The Salvation Army -- a charity and a 453,000-member church -- is better
known for its Christmas kettles and thrift stores than its drug and alcohol
programs. The latter, which include live-in centers in Fresno and San
Francisco, run on both a belief and a mandate that a full physical and
mental revival can't occur without spiritual help.

Her dark eyes luminous and clear and her black hair thick and shiny,
Brink-Fecteau doesn't look like the "broken spirit" Avey describes from a
few months ago when her late-night phone call came for help. But from her
fragile perch, Brink-Fecteau says, the threat of a relapse loiters nearby.

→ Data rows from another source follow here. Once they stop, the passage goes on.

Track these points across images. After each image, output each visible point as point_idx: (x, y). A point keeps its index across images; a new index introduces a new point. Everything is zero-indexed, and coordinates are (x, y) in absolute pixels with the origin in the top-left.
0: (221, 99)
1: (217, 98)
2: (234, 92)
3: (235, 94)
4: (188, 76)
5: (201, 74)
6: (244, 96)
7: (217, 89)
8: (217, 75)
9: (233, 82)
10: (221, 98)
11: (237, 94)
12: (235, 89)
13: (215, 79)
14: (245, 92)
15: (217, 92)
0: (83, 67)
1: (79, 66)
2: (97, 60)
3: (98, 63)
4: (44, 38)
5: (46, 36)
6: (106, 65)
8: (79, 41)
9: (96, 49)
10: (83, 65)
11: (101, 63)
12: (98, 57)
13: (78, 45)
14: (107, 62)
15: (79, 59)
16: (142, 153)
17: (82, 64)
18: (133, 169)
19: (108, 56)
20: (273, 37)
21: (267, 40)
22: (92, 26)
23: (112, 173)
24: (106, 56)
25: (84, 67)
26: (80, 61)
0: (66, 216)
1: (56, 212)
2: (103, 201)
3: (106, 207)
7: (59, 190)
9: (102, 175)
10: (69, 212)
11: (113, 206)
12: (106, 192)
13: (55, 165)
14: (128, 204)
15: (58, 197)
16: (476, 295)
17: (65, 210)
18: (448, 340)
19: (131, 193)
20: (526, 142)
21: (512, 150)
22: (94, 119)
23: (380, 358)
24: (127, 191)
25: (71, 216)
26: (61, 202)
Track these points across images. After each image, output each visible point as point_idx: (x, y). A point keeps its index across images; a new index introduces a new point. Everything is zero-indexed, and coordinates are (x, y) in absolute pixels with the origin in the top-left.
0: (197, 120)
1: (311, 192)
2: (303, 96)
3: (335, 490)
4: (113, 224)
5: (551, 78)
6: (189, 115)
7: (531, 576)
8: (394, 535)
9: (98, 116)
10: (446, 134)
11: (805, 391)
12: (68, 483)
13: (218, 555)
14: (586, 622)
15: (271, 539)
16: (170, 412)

In high school, she drank, smoked pot and took acid. After she followed her
parents to Colfax and met her future husband, Brink-Fecteau turned to
methamphetamine. For years, she couldn't string her words together fast
enough to keep up with her crank-fueled high. Now she struggles to express
the most basic thoughts.

One minute she hunches her shoulders and laments, "I'm trying to live a
normal life and I don't know how." The next, she counters defiantly, "You
can fight it."

Because authorities never intervened, legal custody of her children has not
been an issue. Still, Brink-Fecteau temporarily gave up the care of her
girls to her parents to enroll in a yearlong rehabilitation plan. As her
closest friends are still using drugs, her phone book went in the trash.
And though her husband is in touch, he is living the noxious lifestyle she
struggles to put past her.

"I'm afraid that he would pull me right back in. I can't have that right
now," she said.

Had her husband not walked, Brink-Fecteau says she probably wouldn't have
sought help. But two months after he left, her sanity was slipping. She
called Avey one Friday night. The caseworker and her husband picked up the
family and took them home.

"She was crying out for help," recalled Avey, a devout Christian whose own
troubled past was similar to her young charge's. " 'Dear God, please show
me the doors.' "

Avey helped Brink-Fecteau get into the Courage House in Auburn with
Salvation Army paying part of her rent. While the thrice-weekly Narcotics
Anonymous meetings are secular, she found an additional Christian support
group at Sunrise Church.

Every Sunday, Avey and her husband take Brink-Fecteau to their church in
Grass Valley. On tougher days, she's loathe to go, though she perks up in
church and at the gathering that follows back at the Avey home.

She believed in God after her motel-room appeal, but avoided church until
she went clean. "I didn't want to disrespect Him," she said.

Brink-Fecteau spent her first sober month numb. Now, she's coming to terms
with the chaos and neglect that drove her life. Her face breaks out. She
sometimes rocks uncontrollably.

She managed the first part of her 12-step program, giving up control to a
"higher power." But she is stalled on the fourth step, which calls for
self-evaluation. Some memories are unspeakable.

"That's where my faith has to kick in, knowing that God is greater than me.
I know I can't do it alone," she said.

Brink-Fecteau calls Avey her "angel." Her mentor, in turn, never lets up,
alternating blunt, tough-love reproaches with hugs and comforting
Scriptures. Avey helped the recovering addict make a "God box" for her
prayers, a carton sealed so its contents are known only to Brink-Fecteau
and her higher power.

In Avey's prayers, the two women will open the box some day, perhaps when
Brink-Fecteau is 10 years sober and counseling other needy women. "We're
hoping there's going to be a happy ending to this," Avey said.

"It's what I dream," Brink-Fecteau replied.